Fortunately, a number of industry bodies and companies have joined forces to lay the groundwork necessary to make this a reality. For example, the prpl Foundation’s Trust Continuum Working Group (TCWG) is striving to establish digital trust at the point of a device’s design, ensuring security and ‘trust readiness’ from the silicon chips embedded within devices through to service provisioning.
This ‘Trust Ready’ approach to security, underpinned by open protocols such as OTrP (Open Trust Protocol), enables mutual authentication between a device and the server or service it is communicating with. The working concept, recently demonstrated by the TCWG, ensures a connected device is on a trusted path, running authentic manufacturer-installed software and operating in its intended state, so a server can ‘trust’ the device and the device can trust it is accessing appropriate services. In short, this exposes any vulnerabilities and strengthens the ramparts of the wider IoT against malicious attack.

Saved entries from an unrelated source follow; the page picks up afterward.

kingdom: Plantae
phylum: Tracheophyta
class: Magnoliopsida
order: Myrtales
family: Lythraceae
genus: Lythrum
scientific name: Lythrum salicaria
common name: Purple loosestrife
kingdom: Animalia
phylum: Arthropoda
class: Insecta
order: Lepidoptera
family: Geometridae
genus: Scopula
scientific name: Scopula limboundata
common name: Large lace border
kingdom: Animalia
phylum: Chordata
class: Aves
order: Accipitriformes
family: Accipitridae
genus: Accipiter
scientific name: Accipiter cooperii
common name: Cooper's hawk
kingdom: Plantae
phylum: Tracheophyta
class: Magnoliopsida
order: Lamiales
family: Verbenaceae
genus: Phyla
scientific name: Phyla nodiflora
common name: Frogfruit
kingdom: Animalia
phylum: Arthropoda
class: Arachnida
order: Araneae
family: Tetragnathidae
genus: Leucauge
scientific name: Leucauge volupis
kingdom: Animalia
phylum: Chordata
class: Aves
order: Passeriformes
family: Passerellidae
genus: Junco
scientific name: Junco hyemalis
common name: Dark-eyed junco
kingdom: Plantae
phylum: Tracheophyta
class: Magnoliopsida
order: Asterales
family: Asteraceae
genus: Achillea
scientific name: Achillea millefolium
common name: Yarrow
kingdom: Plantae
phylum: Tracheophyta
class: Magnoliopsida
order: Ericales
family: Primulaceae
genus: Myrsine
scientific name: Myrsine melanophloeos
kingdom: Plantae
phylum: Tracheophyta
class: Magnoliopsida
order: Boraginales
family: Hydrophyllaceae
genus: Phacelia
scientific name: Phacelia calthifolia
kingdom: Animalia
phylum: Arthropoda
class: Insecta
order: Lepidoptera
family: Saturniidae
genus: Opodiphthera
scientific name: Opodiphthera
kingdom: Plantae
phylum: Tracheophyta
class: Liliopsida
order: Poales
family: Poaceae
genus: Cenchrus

The lifecycle of a connected device is a complex ecosystem of numerous components, parties, entities and locations, all of which must commit to implementing and enforcing digital trust. This includes initial device design and silicon chip manufacture, operating systems and programming, apps and services a device connects to, hardware and virtual infrastructure, physical locations like data centres and finally more nebulous ones like the cloud. As with any chain, it is as weak as its weakest link and that is why it is critical that all parties at each stage of the lifecycle collaborate to ensure digital trust is established across the entire chain.
An effective chain of digital trust will encompass building and maintaining relationships and visibility between technologies, services, products, policies, regulations and standards. Security and trust must be inherent, easily added and managed further down the line. In addition to using the inbuilt security features and functionality of connected devices, more must be done to make it easier for developers to integrate security into their products and allow insights and updates in real time, while at the same time simplifying and fortifying the user experience.
The time is now
Digital connections support and fuel modern life and enterprise. The IoT has facilitated a rocketing digital economy, yet it could also prove to be its downfall. We’ve already seen the damage wrought by IoT compromises; a situation which will continue and worsen as the IoT continues to affect more critical industries and many aspects of everyday life. Whilst unsecure smart devices have highlighted easy access points for malicious actors, they have also simply revealed the weakness of the wider IoT landscape. We’ve reached a critical stage in the IoT and it is now fundamental that all industry players, from device manufacturers to consumer-facing companies, are dedicated to ensuring collaboration across the board so end-to-end digital trust can be established. Creating a solid and impenetrable IoT will support the introduction of new services, drive revenues and ensure a connected future safe from harm.